Fictional Goggles turn realistic
This is the ideal stuff that one would imagine for year 2044 A.D – You are holidaying in Paris and the only French you know is “Bonjour” which you anyway spell with a rustic accent, taking count to zero. You are lost, need directions and communication being a roadblock here, you take out your phone and point to the buildings around you. The phone starts giving you information on the area you are in and maps you on an interactive map. You ask for some nice Italian pizzeria and it gives you a list of options and on selecting one of these, you get choice of routes to the selection. On the way a Greek restaurant catch your attention and you target your mobile, and you get all the reviews of it. You decide to try it out and ask for menu, point your phone on the menu and get the image results of the dishes and decide on your order. Just then you see a friend standing at the far end, you decide to play a prank; point your mobile to her and voila! Your phone gives you an option to call, SMS him, post message on his Facebook page, blah blah… So what is the story? Just that all this is not 2044 stuff, it has become possible as we speak! May I have the pleasure of introducing you to Google Goggles in case you two haven’t met already!
Background
Image recognition has been attracting lot of R&D efforts since late nineties and biggies like Google, Microsoft and Nokia etc are pouring millions into the research. Google has been focusing on non text objects since 2000; one would remember about patent filed by Larry Page in 2004 titled “Method for searching media“. They bought Neven Vision in 2006, which was into “next generation” face and object recognition technologies, and hence got handful patents too which were owned by Neven Vision. Google also brought Transformics in 2006 which enabled it to index the pages its Google crawlers were not able to – basically the unstructured information. Google then integrated this technology with its homegrown Picasa, and launched Face detection, though in primitive form, in 2008. With launch of Android phone, Google got the base on which it could bring out its future technologies and capture the feedback in legal and cost effective way. And a look into Google Labs would introduce this next generation image recognition application – Google Goggle.

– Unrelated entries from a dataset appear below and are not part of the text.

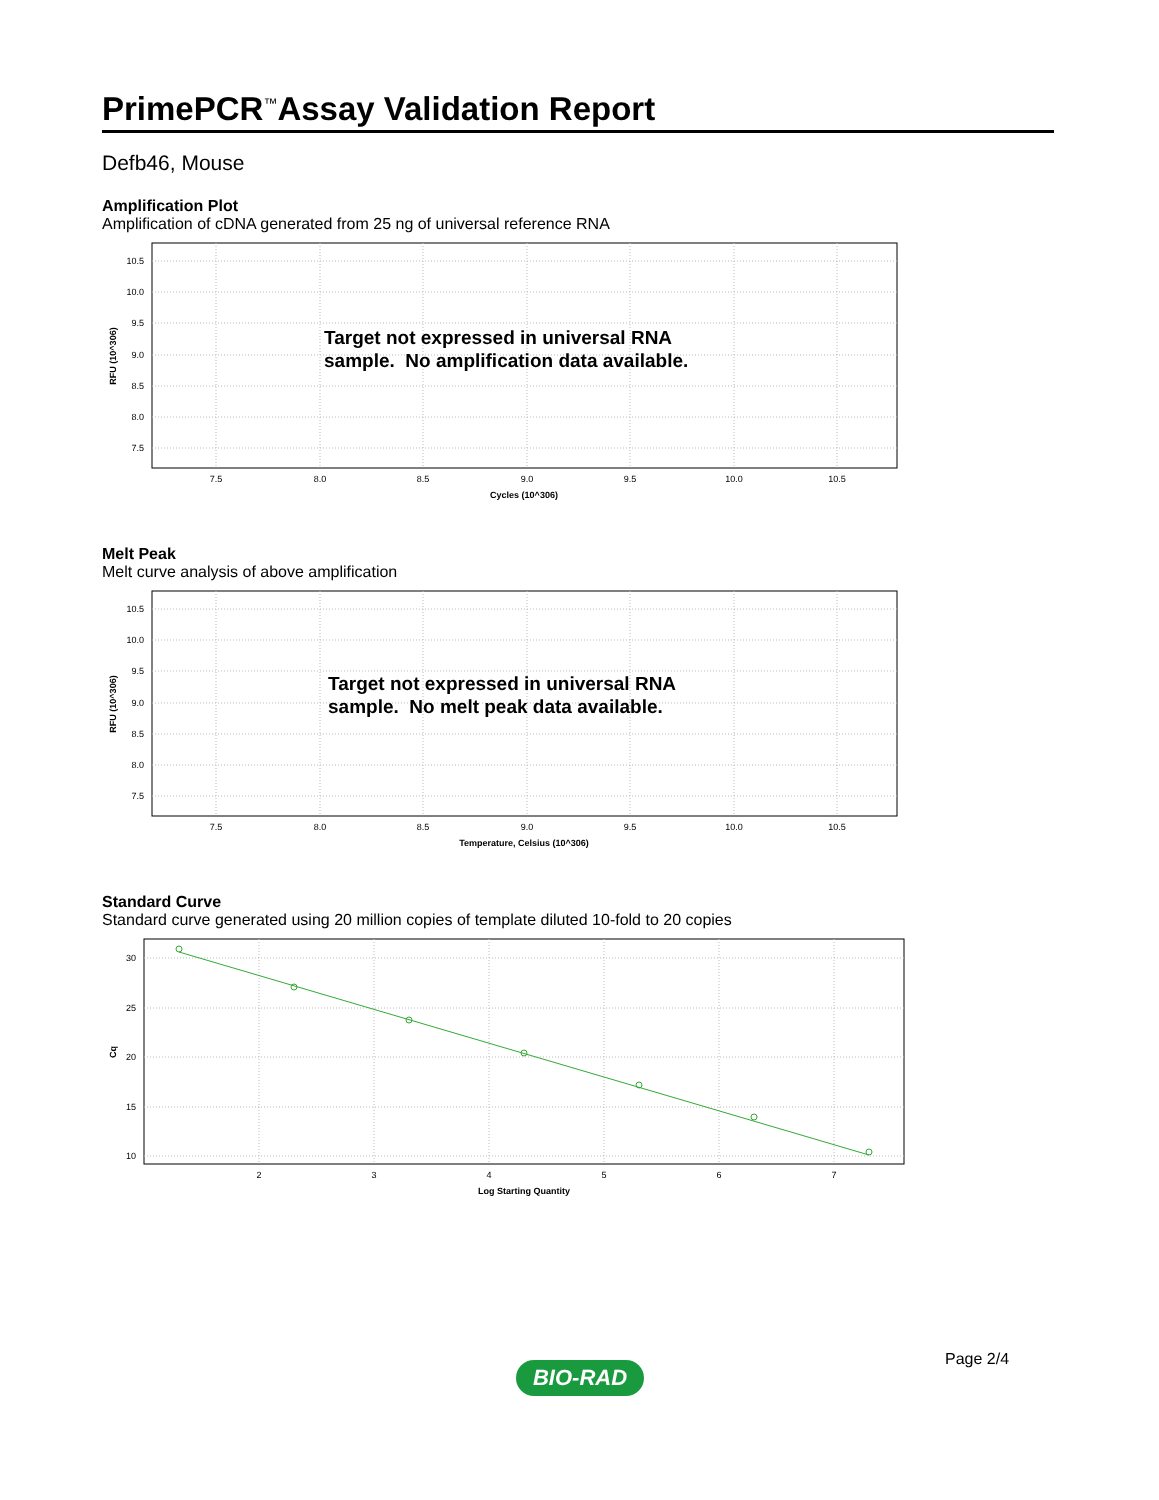PrimePCR<sup>™</sup>Assay Validation Report
Defb46, Mouse
Amplification Plot
Amplification of cDNA generated from 25 ng of universal reference RNA
10.5
10.0
9.5
9.0
8.5
8.0
7.5
7.5
8.0
8.5
9.0
9.5
10.0
10.5
Cycles (10^306)
RFU (10^306)
Target not expressed in universal RNA
sample. No amplification data available.
Melt Peak
Melt curve analysis of above amplification
10.5
10.0
9.5
9.0
8.5
8.0
7.5
7.5
8.0
8.5
9.0
9.5
10.0
10.5
Temperature, Celsius (10^306)
RFU (10^306)
Target not expressed in universal RNA
sample. No melt peak data available.
Standard Curve
Standard curve generated using 20 million copies of template diluted 10-fold to 20 copies
30
25
20
15
10
2
3
4
5
6
7
Log Starting Quantity
Cq
Page 2/4
BIO-RAD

Google Goggles was developed for use on Google’s Android operating systems for mobile devices. While currently only available in a beta version for Android phones, Google has announced it plans on making the software capable of running on other platforms, notably the Apple iPhone and Blackberry devices. See the video below to get the gist of Google Goggles-
Competition
IBM (Direct competition)
IBM came up with SAPIR (Search in Audio-Visual Content Using Peer-to-peer Information Retrieval) in 2009 which analyzes photos, sound files and even video queries. It has created its database by extracting data from Flickr’s ginormous archive and index features such as color structure, color layout, shape edges and texture. It also allows one to combine text with media to refine down the search.
Demo: Click here for YouTube demo video
Nokia (Can be a direct competition)
Nokia announced its Point and Find app for its handsets in April 2009, which can recognize barcodes and cinema posters. The software uses the phone’s camera, internet access and GPS to call up pre-programmed tags; that can then bring up local movie times, the ability to book tickets, and – eventually – price comparisons.
Demo: http://pointandfind.nokia.com
Microsoft (Indirect competition)
Microsoft has not come up with something as sensational in image detection as examples listed above as they have been focusing more on gesture recognition and object recognition. I have already blogged about Microsoft Surface, read the post at http://www.jasginder.com/bizblog/2009/12/microsoft_surface. You will also hear about the project Natal which is being used to develop XBox‘s next version to challenge Wii. As I mentioned earlier, focus of Microsoft is in enterprise and commercial sector rather than consumer side.
Like.com (from Riya.com, the start-up which introduced the concept of face recognition in personal photos)
Riya was the first website to introduce the feature of tagging friends in photo using face recognition. As Google and Microsoft made the inroads over here, Riya CEO Munjal Shah decided to become niche player by venturing into Like.com. Like.com is image search and takes images and text as inputs which only IBM has been able to replicate as of now. Say a user likes the watch that Megan Fox wore in some party then user can use it as an image query and Like.com will return results showing watches that look very similar. Right now it supports only shoes, jewelry, hand bags and clothing but it plans to expand over time to include other categories.